Solve the initial value problem $$\frac{dy}{dx}=\frac{y^2+2xy^2}{x^2y-x^2},~~y(1)=1$$
My attempt: I checked whether $(x^2y-x^2)dy-(y^2+2xy)dx=0$ is exact, but it was not exact.

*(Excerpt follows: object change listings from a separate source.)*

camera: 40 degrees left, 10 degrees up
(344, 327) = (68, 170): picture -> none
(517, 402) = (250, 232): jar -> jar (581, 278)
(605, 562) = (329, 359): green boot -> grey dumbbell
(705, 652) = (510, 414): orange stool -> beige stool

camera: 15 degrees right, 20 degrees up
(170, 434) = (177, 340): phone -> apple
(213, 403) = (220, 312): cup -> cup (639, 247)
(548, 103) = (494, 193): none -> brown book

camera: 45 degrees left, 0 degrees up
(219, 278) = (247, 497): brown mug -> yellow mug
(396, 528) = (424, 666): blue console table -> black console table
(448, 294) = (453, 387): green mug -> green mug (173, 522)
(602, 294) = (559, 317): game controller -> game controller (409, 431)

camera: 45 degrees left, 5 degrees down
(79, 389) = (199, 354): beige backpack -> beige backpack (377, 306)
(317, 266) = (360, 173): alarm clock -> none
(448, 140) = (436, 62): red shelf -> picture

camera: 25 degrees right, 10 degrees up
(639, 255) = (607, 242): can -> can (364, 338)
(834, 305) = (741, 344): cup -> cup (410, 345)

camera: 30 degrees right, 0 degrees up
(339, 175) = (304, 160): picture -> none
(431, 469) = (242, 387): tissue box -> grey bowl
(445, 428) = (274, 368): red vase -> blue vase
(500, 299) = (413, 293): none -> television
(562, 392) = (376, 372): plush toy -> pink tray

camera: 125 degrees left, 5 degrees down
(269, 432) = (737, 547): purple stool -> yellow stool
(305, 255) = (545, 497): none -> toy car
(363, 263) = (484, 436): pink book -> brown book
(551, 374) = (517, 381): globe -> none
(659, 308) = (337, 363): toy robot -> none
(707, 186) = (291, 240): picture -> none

Also the substitution $y=ux$ makes $$x\frac{du}{dx}=\frac{u^2+ux-u}{ux-1}$$ and stucked.
On
$$(x^2y-x^2)dy-(y^2+{2xy})dx=0$$ You forgot the square for $y$: $$(x^2y-x^2)dy-(y^2+\color {red}{2xy^2})dx=0$$ $$\dfrac {(y-1)}{y^2}dy-\dfrac {(1+2x)}{x^2}dx=0$$ The differential is exact. $$Mdx+Ndy=0$$ $$\partial_y M =\partial_x N=0$$ Note that the DE in the title and the DE in the body are different since you wrote: $$f(x,y)=\frac{y^2+2xy}{x^2y-x^2}$$
$\frac{dy}{dx}=\frac{y^2+2xy^2}{x^2y-x^2}=\frac{(1+2x)y^2}{(y-1)x^2}\\ $
Your diff eq is separable.
$\int \frac {y-1}{y^2}\ dy = \int \frac {1+2x}{x^2} \ dx$